St. Nicholas Abbey boasts an exceptional natural beauty with over 400 acres of sugar cane fields, tropical gullies, mahogany forests and gardens.
Its true masterpiece is the Jacobean great house, featuring elegant curvilinear gables, cornerstone chimneys and fireplaces, unusual elements in a Caribbean home.
Now owned by a Barbadian family, the first in its history, the Warren family has meticulously restored the property to its original splendour.
St Nicholas Abbey is likely the last remaining authentic house of the 17th Century that exists anywhere in the “New World”. When this residence was built around 1658 of brick and limestone, many of the structures in the North America were made of timber, and have long since perished.
The residence was built only 30 years after Barbados’ settlement by the British in 1627, so it is of significant historical value to the island.
Listed today by the Barbados Tourism Authority (BTA) as one of the ‘Seven Wonders of Barbados’, St Nicholas Abbey is believed to be the oldest building in Barbados, and one of three existing Jacobean houses in the Western Hemisphere (the other two being Drax Hall in Barbados and Bacon’s Castle in Virginia).

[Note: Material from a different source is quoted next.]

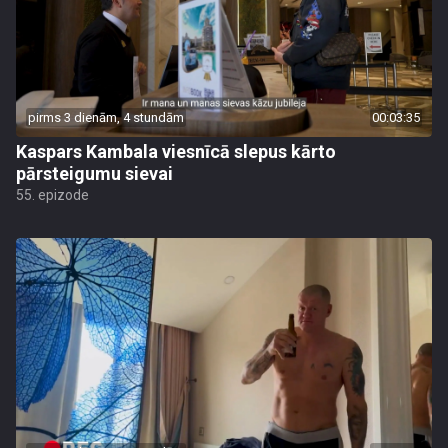
pirms 3 dienām, 4 stundām
00:03:35
Kaspars Kambala viesnīcā slepus kārto
pārsteigumu sievai
55. epizode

At the moment only the ground floor of St Nicholas Abbey is open to public viewing. There is a collection of period furniture including a four poster bed said to be owned by Napoleon’s second wife, Empress Marie Louise. The Dining Room table and chairs is thought to be Barbadian made round about 1840, possibly earlier.
The formal garden, tropical vegetation and striking cabbage palm trees all lend to the English Manor setting.
Enjoy a 20 minute home movie taken by Col. Stephen Cave’s father in 1935 which shows a fascinating and surprising glimpse of life on a plantation at a time before modernisation.
One of the few distilleries of its kind, St Nicholas has embraced the traditions that made Barbados rum famous over 350 years ago. Under the guidance of Richard Seale, renown for distilling aged rums of quality and distinction, the plantation is developing aged rum. Barrelled in the finest oak bourbon casks and aged in the old stables, the rum benefits from the cooling Tradewinds breeze of the plantation’s highland location, developing a distinctive character and resulting in genuine, unblended liquor.